● Dataset:

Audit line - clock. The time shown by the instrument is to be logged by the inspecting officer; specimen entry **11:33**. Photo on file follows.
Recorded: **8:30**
==
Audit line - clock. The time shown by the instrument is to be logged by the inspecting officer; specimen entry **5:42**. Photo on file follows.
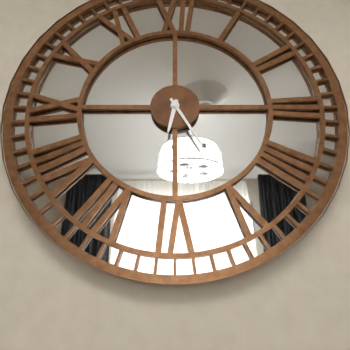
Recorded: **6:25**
==
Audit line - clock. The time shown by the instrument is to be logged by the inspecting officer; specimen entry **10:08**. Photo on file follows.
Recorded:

● Written task: Format the lines starting at the one containing "entry **11:33**. Photo on file follows." and ending at the one containing "Recorded: **8:30**", both included, as a JSON list of strings with one string per line and blank lines left out.

● Reply:
[
  "Audit line - clock. The time shown by the instrument is to be logged by the inspecting officer; specimen entry **11:33**. Photo on file follows.",
  "Recorded: **8:30**"
]